I am looking for 2 main features.

1. Wide array for video support (*.avi, *.mkv, *.mov, *.mp4, *.mpeg, *.mpg, *.wmv)
2. WiFi/DLNA support to play images/video from smartphones/tablets (Not sure about videos)

Budget: Upto 40k

Below are few I likes but the features dont give the details I want, would really appreciate you comments/experience.

1. *www.panasonic.com/in/consumer/tv/led-lcd-tv/th-l32e6d.html (This is preferred just wanted to know it it has any cons)


2. *www.lg.com/in/tvs/lg-32LB5610


3. *www.lg.com/in/tvs/lg-32LN5400-led-lcd-tvs


4. *www.samsung.com/in/consumer/tv-audio-video/television/led-tv/UA32F5100ARLXL


5. *www.samsung.com/in/consumer/tv-audio-video/television/led-tv/UA32H5100ARMXL


6. *www.philips.co.in/c/televisions/5000-series-led-tv-32pfl5578_v7/prd/


----------



## ithehappy (May 6, 2014)

You can go for the Panny, I mean the E6. It's a lovely TV. Alternatively you can go for this Sony, *www.sony.co.in/product/kdl-32w700b

Panny is IPS, Sony is VA. Your call.

Just forget those other models you mentioned.


----------



## ankushkool (May 6, 2014)

Can you just elaborate bit more?
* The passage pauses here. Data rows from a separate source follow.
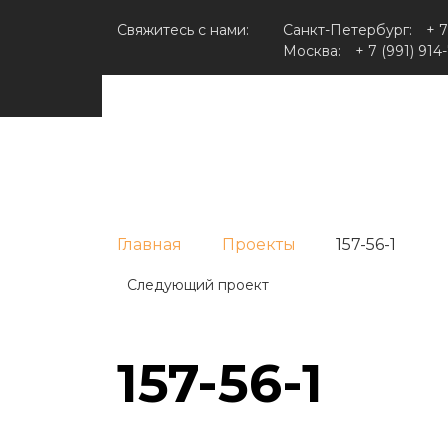
Свяжитесь с нами:
Санкт-Петербург:
+ 7
Москва:
+ 7 (991) 914
Главная
Проекты
157-56-1
Следующий проект
157-56-1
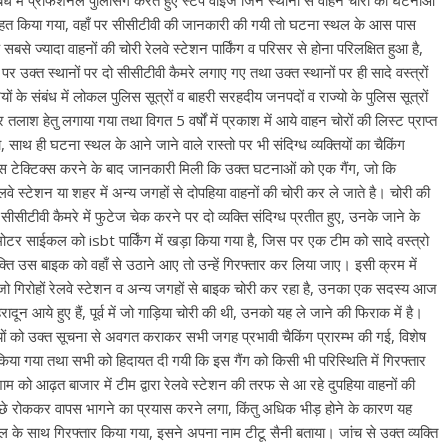
संबंध में प्रोफेशनल पुलिसिंग करते हुए स्टेप वाइज जिन स्थानों से वाहन चोरी की घटनाओं
चिन्हित किया गया, वहाँ पर सीसीटीवी की जानकारी की गयी तो घटना स्थल के आस पास
बसे ज्यादा वाहनों की चोरी रेलवे स्टेशन पार्किंग व परिसर से होना परिलक्षित हुआ है,
 पर उक्त स्थानों पर दो सीसीटीवी कैमरे लगाए गए तथा उक्त स्थानों पर ही सादे वस्त्रों
 के संबंध में लोकल पुलिस सूत्रों व बाहरी सरहदीय जनपदों व राज्यो के पुलिस सूत्रों
ाश हेतु लगाया गया तथा विगत 5 वर्षों में प्रकाश में आये वाहन चोरों की लिस्ट प्राप्त
ाथ ही घटना स्थल के आने जाने वाले रास्तो पर भी संदिग्ध व्यक्तियों का चैकिंग
स टेक्टिक्स करने के बाद जानकारी मिली कि उक्त घटनाओं को एक गैंग, जो कि
े स्टेशन या शहर में अन्य जगहों से दोपहिया वाहनों की चोरी कर ले जाते है। चोरी की
सीसीटीवी कैमरे में फुटेज चेक करने पर दो व्यक्ति संदिग्ध प्रतीत हुए, उनके जाने के
ा मोटर साईकल को isbt पार्किंग में खड़ा किया गया है, जिस पर एक टीम को सादे वस्त्रो
्यक्ति उस बाइक को वहाँ से उठाने आए तो उन्हें गिरफ्तार कर लिया जाए। इसी क्रम में
गिरोहों रेलवे स्टेशन व अन्य जगहों से बाइक चोरी कर रहा है, उनका एक सदस्य आज
ून आये हुए हैं, पूर्व में जो गाड़िया चोरी की थी, उनको यह ले जाने की फिराक में है।
यों को उक्त सूचना से अवगत कराकर सभी जगह प्रभावी चैकिंग प्रारम्भ की गई, विशेष
 किया गया तथा सभी को हिदायत दी गयी कि इस गैंग को किसी भी परिस्थिति में गिरफ्तार
को आढ़त बाजार में टीम द्वारा रेलवे स्टेशन की तरफ से आ रहे दुपहिया वाहनों की
 रोककर वापस भागने का प्रयास करने लगा, किंतु अधिक भीड़ होने के कारण यह
के साथ गिरफ्तार किया गया, इसने अपना नाम टीटू सैनी बताया। जांच से उक्त व्यक्ति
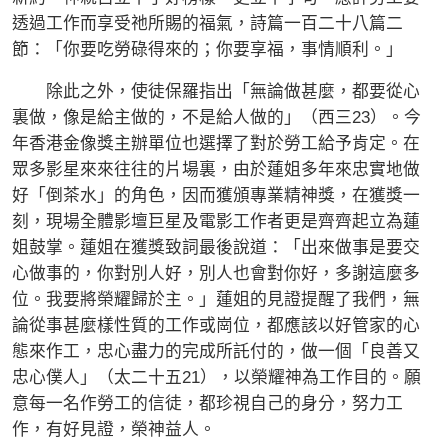
透過工作而享受祂所賜的福氣，詩篇一百二十八篇二
節：「你要吃勞碌得來的；你要享福，事情順利。」
除此之外，使徒保羅指出「無論做甚麼，都要從心
裏做，像是給主做的，不是給人做的」（西三23）。今
年香港金像獎主辦單位也選擇了對於勞工給予肯定。在
眾多影星來來往往的片場裏，由於蓮姐多年來忠實地做
好「倒茶水」的角色，因而獲頒專業精神獎，在獲獎一
刻，現場全體影壇巨星及電影工作者更是齊齊起立為蓮
姐鼓掌。蓮姐在獲獎致詞最後說道：「出來做事是要交
心做事的，你對別人好，別人也會對你好，多謝這麼多
位。我要將榮耀歸於主。」蓮姐的見證提醒了我們，無
論從事甚麼樣性質的工作或崗位，都應該以好管家的心
態來作工，忠心盡力的完成所託付的，做一個「良善又
忠心僕人」（太二十五21），以榮耀神為工作目的。願
意每一名作勞工的信徒，都珍視自己的身分，努力工
作，有好見證，榮神益人。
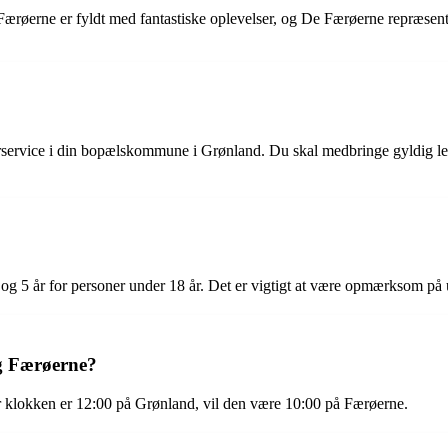
på Færøerne er fyldt med fantastiske oplevelser, og De Færøerne repræsente
rservice i din bopælskommune i Grønland. Du skal medbringe gyldig leg
r og 5 år for personer under 18 år. Det er vigtigt at være opmærksom på
g Færøerne?
r klokken er 12:00 på Grønland, vil den være 10:00 på Færøerne.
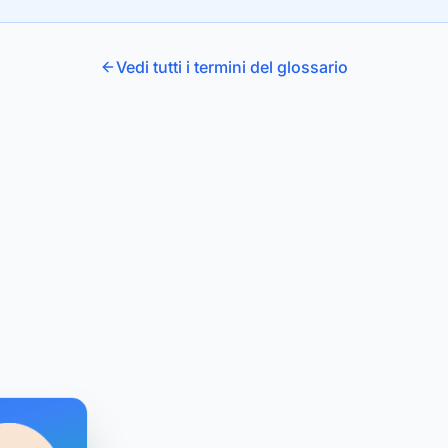
Vedi tutti i termini del glossario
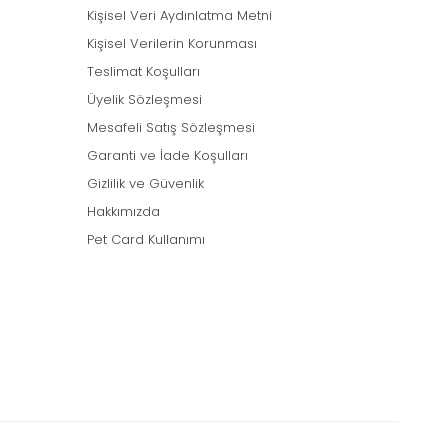
Kişisel Veri Aydınlatma Metni
Kişisel Verilerin Korunması
Teslimat Koşulları
Üyelik Sözleşmesi
Mesafeli Satış Sözleşmesi
Garanti ve İade Koşulları
Gizlilik ve Güvenlik
Hakkımızda
Pet Card Kullanımı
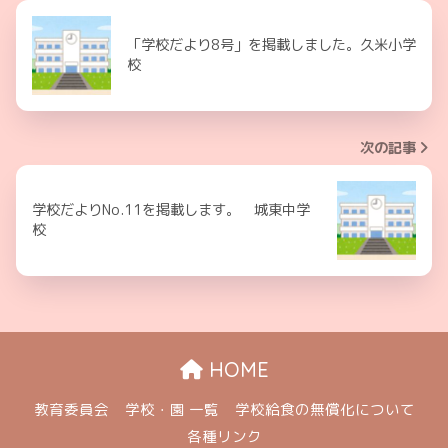
「学校だより8号」を掲載しました。久米小学
校
次の記事
学校だよりNo.11を掲載します。 城東中学
校
HOME
教育委員会
学校・園 一覧
学校給食の無償化について
各種リンク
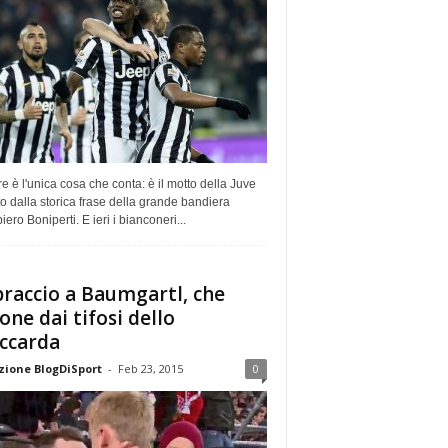
e è l'unica cosa che conta: è il motto della Juve
o dalla storica frase della grande bandiera
ero Boniperti. E ieri i bianconeri...
raccio a Baumgartl, che
ione dai tifosi dello
ccarda
ione BlogDiSport
-
Feb 23, 2015
0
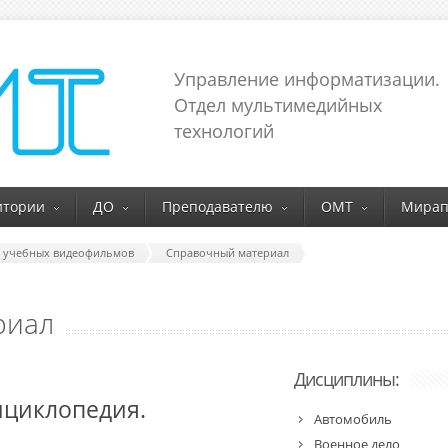
Управление информатизации.
Отдел мультимедийных
технологий
итории
ДО
Преподавателю
ОМТ
Мирап
г учебных видеофильмов
Справочный материал
риал
Дисциплины:
нциклопедия.
Автомобиль
Военное дело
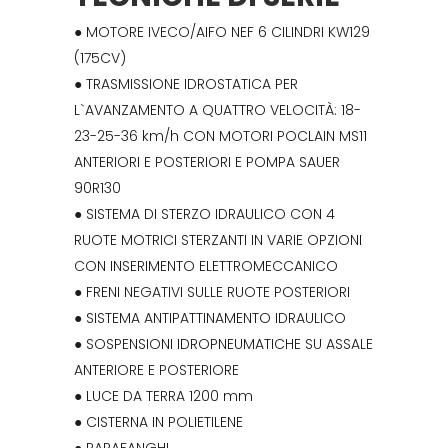
● MOTORE IVECO/AIFO NEF 6 CILINDRI KW129
(175CV)
● TRASMISSIONE IDROSTATICA PER
L`AVANZAMENTO A QUATTRO VELOCITÀ: 18-
23-25-36 km/h CON MOTORI POCLAIN MS11
ANTERIORI E POSTERIORI E POMPA SAUER
90R130
● SISTEMA DI STERZO IDRAULICO CON 4
RUOTE MOTRICI STERZANTI IN VARIE OPZIONI
CON INSERIMENTO ELETTROMECCANICO
● FRENI NEGATIVI SULLE RUOTE POSTERIORI
● SISTEMA ANTIPATTINAMENTO IDRAULICO
● SOSPENSIONI IDROPNEUMATICHE SU ASSALE
ANTERIORE E POSTERIORE
● LUCE DA TERRA 1200 mm
● CISTERNA IN POLIETILENE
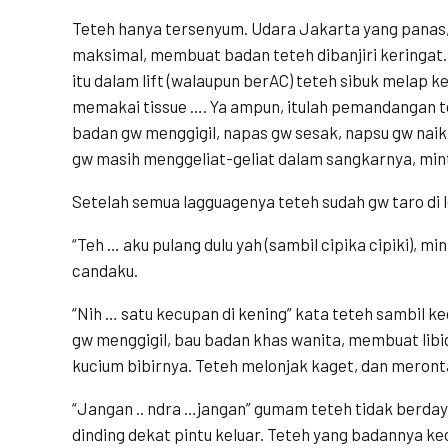
Teteh hanya tersenyum. Udara Jakarta yang panas,
maksimal, membuat badan teteh dibanjiri keringat.
itu dalam lift (walaupun berAC) teteh sibuk melap k
memakai tissue …. Ya ampun, itulah pemandangan t
badan gw menggigil, napas gw sesak, napsu gw naik
gw masih menggeliat-geliat dalam sangkarnya, minta
Setelah semua lagguagenya teteh sudah gw taro di 
“Teh … aku pulang dulu yah (sambil cipika cipiki), 
candaku.
“Nih … satu kecupan di kening” kata teteh sambil ke
gw menggigil, bau badan khas wanita, membuat libi
kucium bibirnya. Teteh melonjak kaget, dan meront
“Jangan .. ndra …jangan” gumam teteh tidak berda
dinding dekat pintu keluar. Teteh yang badannya ke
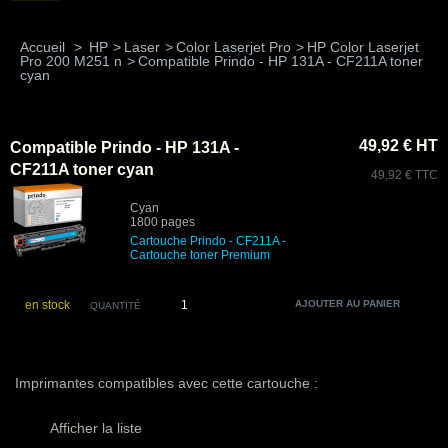
Accueil
>
HP
>
Laser
>
Color Laserjet Pro
>
HP Color Laserjet
Pro 200 M251 n
>
Compatible Prindo - HP 131A - CF211A toner
cyan
49,92 € HT
Compatible Prindo - HP 131A -
CF211A toner cyan
49,92 € TTC
Cyan
1800 pages
Cartouche Prindo -
CF211A
-
Cartouche toner Premium
en stock
QUANTITÉ
Imprimantes compatibles avec cette cartouche :
Afficher la liste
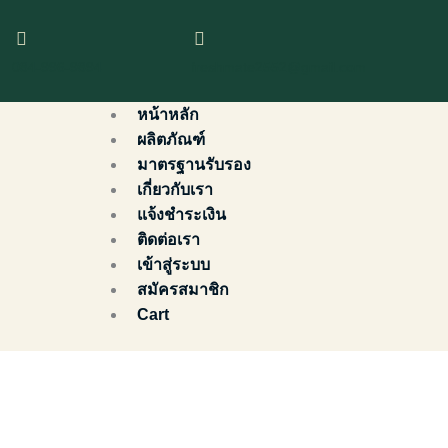
Skip
to
content
084-996-9894
freshmate2552@gmail.com
หน้าหลัก
ผลิตภัณฑ์
มาตรฐานรับรอง
เกี่ยวกับเรา
แจ้งชำระเงิน
ติดต่อเรา
เข้าสู่ระบบ
สมัครสมาชิก
Cart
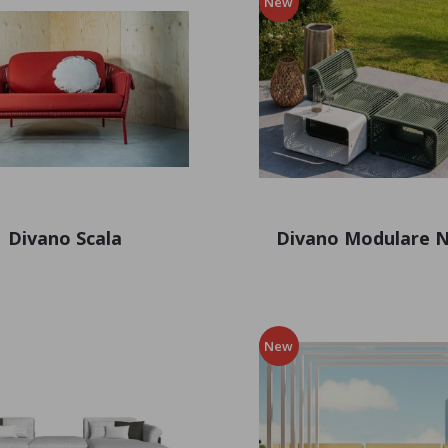
New
Divano Scala
Divano Modulare 
New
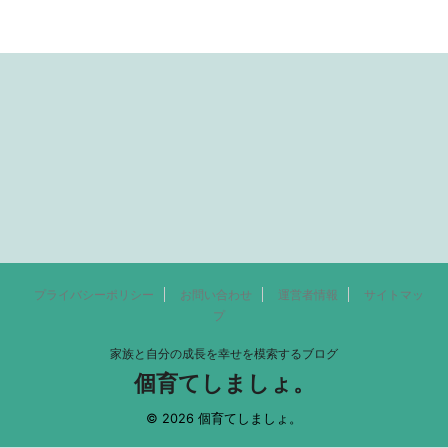
プライバシーポリシー
お問い合わせ
運営者情報
サイトマッ
プ
家族と自分の成長を幸せを模索するブログ
個育てしましょ。
© 2026 個育てしましょ。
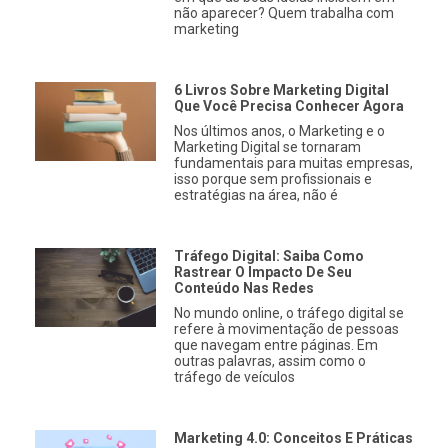
não aparecer? Quem trabalha com
marketing
6 Livros Sobre Marketing Digital
Que Você Precisa Conhecer Agora
Nos últimos anos, o Marketing e o
Marketing Digital se tornaram
fundamentais para muitas empresas,
isso porque sem profissionais e
estratégias na área, não é
Tráfego Digital: Saiba Como
Rastrear O Impacto De Seu
Conteúdo Nas Redes
No mundo online, o tráfego digital se
refere à movimentação de pessoas
que navegam entre páginas. Em
outras palavras, assim como o
tráfego de veículos
Marketing 4.0: Conceitos E Práticas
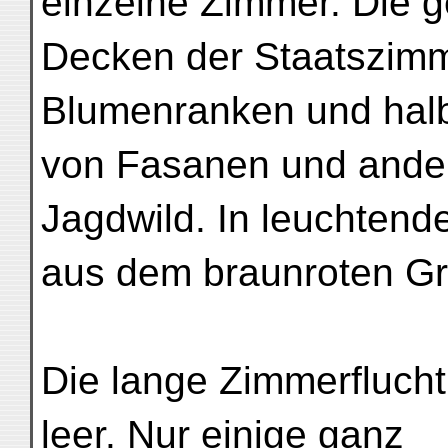
einzelne Zimmer. Die 
Decken der Staatszimm
Blumenranken und halbs
von Fasanen und and
Jagdwild. In leuchtend
aus dem braunroten G
Die lange Zimmerflucht 
leer. Nur einige ganz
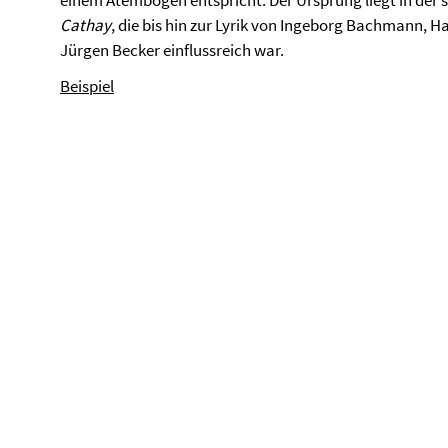
einem Atembogen entspricht. Der Ursprung liegt in der
Cathay
, die bis hin zur Lyrik von Ingeborg Bachmann, 
Jürgen Becker einflussreich war.
Beispiel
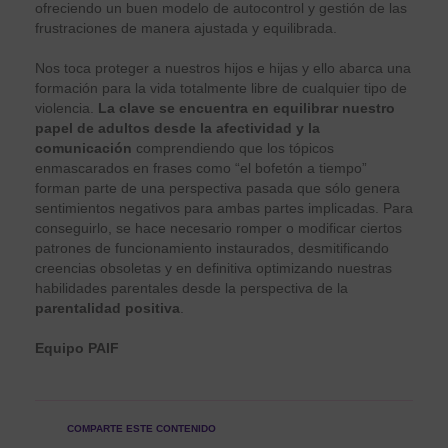
ofreciendo un buen modelo de autocontrol y gestión de las
frustraciones de manera ajustada y equilibrada.
Nos toca proteger a nuestros hijos e hijas y ello abarca una
formación para la vida totalmente libre de cualquier tipo de
violencia.
La clave se encuentra en equilibrar nuestro
papel de adultos desde la afectividad y la
comunicación
comprendiendo que los tópicos
enmascarados en frases como “el bofetón a tiempo”
forman parte de una perspectiva pasada que sólo genera
sentimientos negativos para ambas partes implicadas. Para
conseguirlo, se hace necesario romper o modificar ciertos
patrones de funcionamiento instaurados, desmitificando
creencias obsoletas y en definitiva optimizando nuestras
habilidades parentales desde la perspectiva de la
parentalidad positiva
.
Equipo PAIF
COMPARTE ESTE CONTENIDO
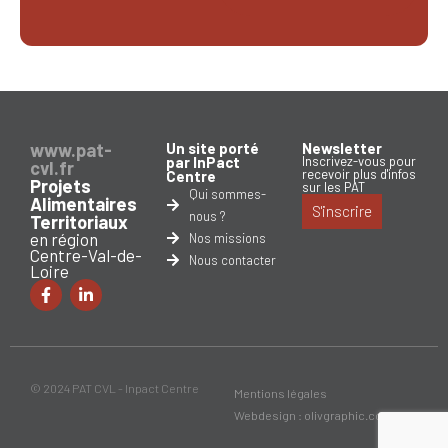
www.pat-
Un site porté
Newsletter
par InPact
Inscrivez-vous pour
cvl.fr
recevoir plus d'infos
Centre
Projets
sur les PAT
Qui sommes-
Alimentaires
S'inscrire
nous ?
Territoriaux
en région
Nos missions
Centre-Val-de-
Nous contacter
Loire
© 2024 PAT CVL - Inpact Centre
Mentions légales
Webdesign : olivgraphic.com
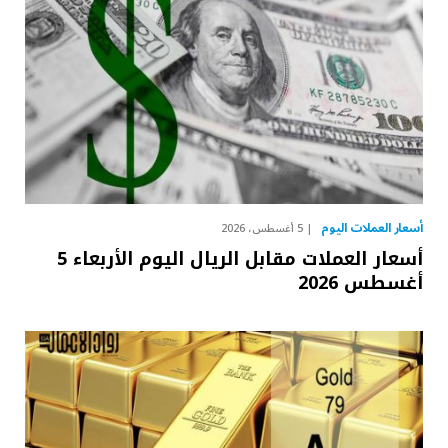
أسعار العملات اليوم
5 أغسطس، 2026
أسعار العملات مقابل الريال اليوم الأربعاء 5
أغسطس 2026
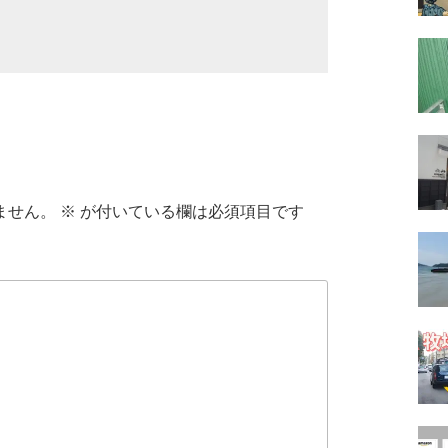
ません。
※
が付いている欄は必須項目です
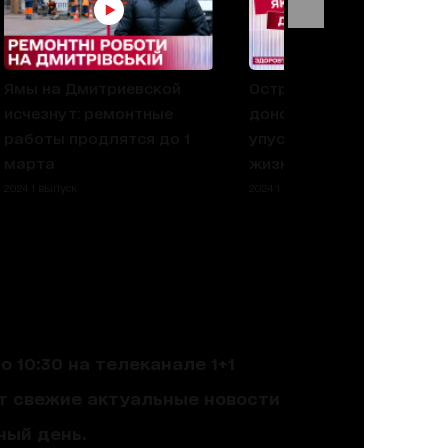
Ямы на Дмитриевской
Острая потребность в
исчезнут: ремонтные
донорской крови: не
работы продлятся до 1
упустите шанс спасти
марта
жизнь
2024 1 выпуск
2024 1 выпуск
 10:30 на телеканале 1+1
ют свежие актуальные новости
ный день.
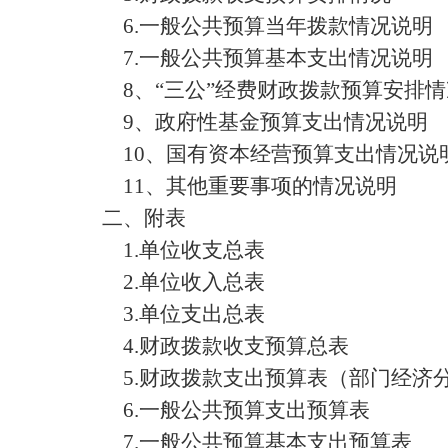
6.
一般公共预算当年拨款情况说明
7.
一般公共预算基本支出情况说明
8
、
“
三公
”
经费财政拨款预算安排情
9
、政府性基金预算支出情况说明
10
、国有资本经营预算支出情况说
11
、其他重要事项的情况说明
二、
附表
1.
单位收支总表
2.
单位收入总表
3.
单位支出总表
4.
财政拨款收支预算总表
5.
财政拨款支出预算表（部门经济
6.
一般公共预算支出预算表
7.
一般公共预算基本支出预算表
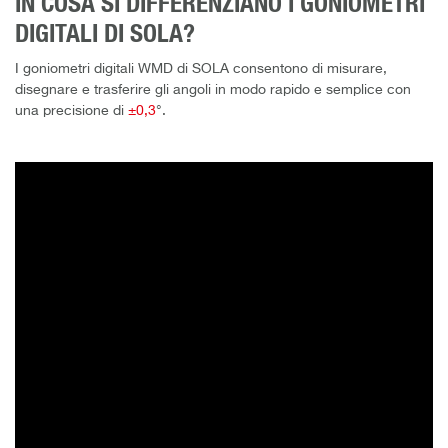
IN COSA SI DIFFERENZIANO I GONIOMETRI
DIGITALI DI SOLA?
I goniometri digitali WMD di SOLA consentono di misurare,
disegnare e trasferire gli angoli in modo rapido e semplice con
una precisione di
±0,3
°.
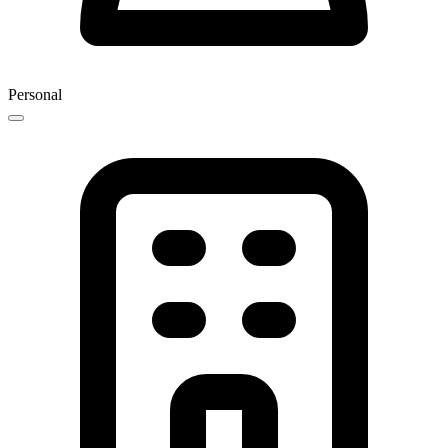
Personal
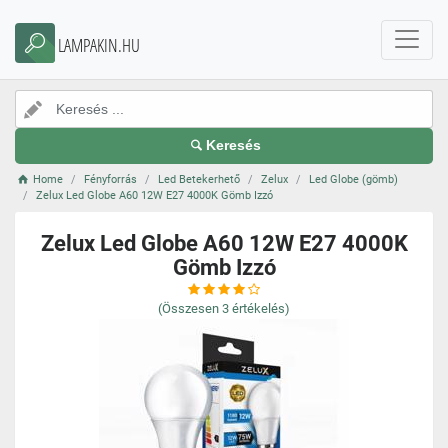
LAMPAKIN.HU
Keresés
Home
Fényforrás
Led Betekerhető
Zelux
Led Globe (gömb)
Zelux Led Globe A60 12W E27 4000K Gömb Izzó
Zelux Led Globe A60 12W E27 4000K
Gömb Izzó
(Összesen
3
értékelés)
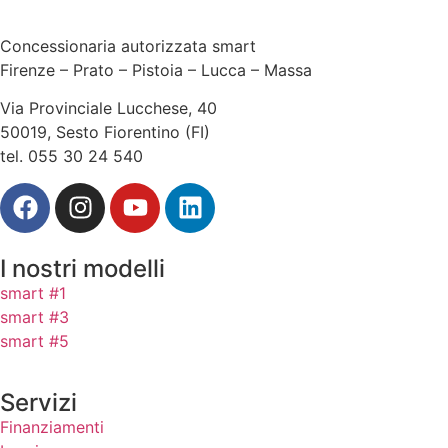
Concessionaria autorizzata smart
Firenze – Prato – Pistoia – Lucca – Massa
Via Provinciale Lucchese, 40
50019, Sesto Fiorentino (FI)
tel. 055 30 24 540
I nostri modelli
smart #1
smart #3
smart #5
Servizi
Finanziamenti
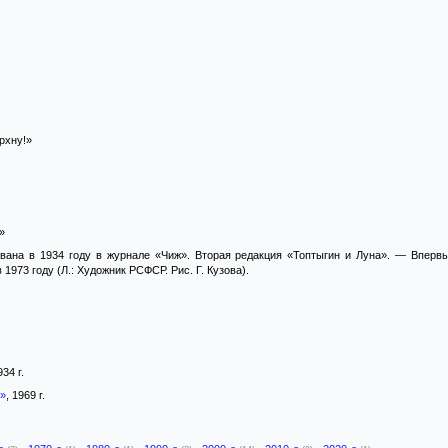
рхну!»
»
вана в 1934 году в журнале «Чиж». Вторая редакция «Топтыгин и Луна». — Впервые
1973 году (Л.: Художник РСФСР. Рис. Г. Кузова).
934 г.
1»
, 1969 г.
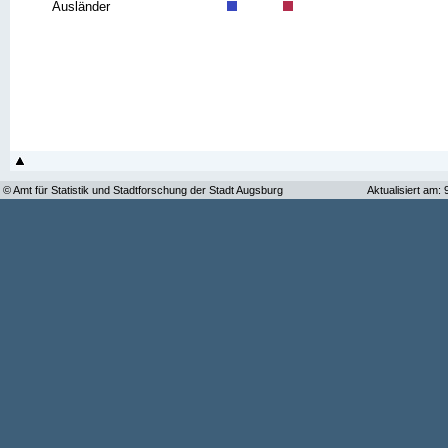
Ausländer
© Amt für Statistik und Stadtforschung der Stadt Augsburg
Aktualisiert am:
What's VA? And why you say not to consider others? It's coz they lack features!


----------



## geekvishal (May 6, 2014)

VA is panel used by Sony and Samsung, which is not better than IPS panel used in LG and Panasonic, in terms of viewing angle and colour reproduction.


----------



## Gollum (May 6, 2014)

I'm on the side of IPS panel anytime. For a TV IPS is the way to go.
Ive seen the sony tv in croma, its not good for the cost of 40k, its best to buy a HD media player and connect that to the PC as its cheap and better.


----------



## ankushkool (May 8, 2014)

Gollum said:


> I'm on the side of IPS panel anytime. For a TV IPS is the way to go.
> Ive seen the sony tv in croma, its not good for the cost of 40k, its best to buy a HD media player and connect that to the PC as its cheap and better.



Can you give more details! Which monitor are you recommending? I doubt there are good 32" monitors.


----------



## Minion (May 8, 2014)

*Re: 32&quot; LED LCD TV WiFi and good Video format support*

^IPS and VA are panel types they both have advantages and disadvantages for e.g IPS have wider viewing angle but mostly suffers from less contrast ratio while VA panel generally have better contrast ratio but viewing angle is not great.
Audition these models choose what you like most
Sony 32W700B
Panasonic  32E6D
Philips 7977(I am not sure if it has wifi)

- - - Updated - - -

More the contrast ratio more realistic Picture is.


----------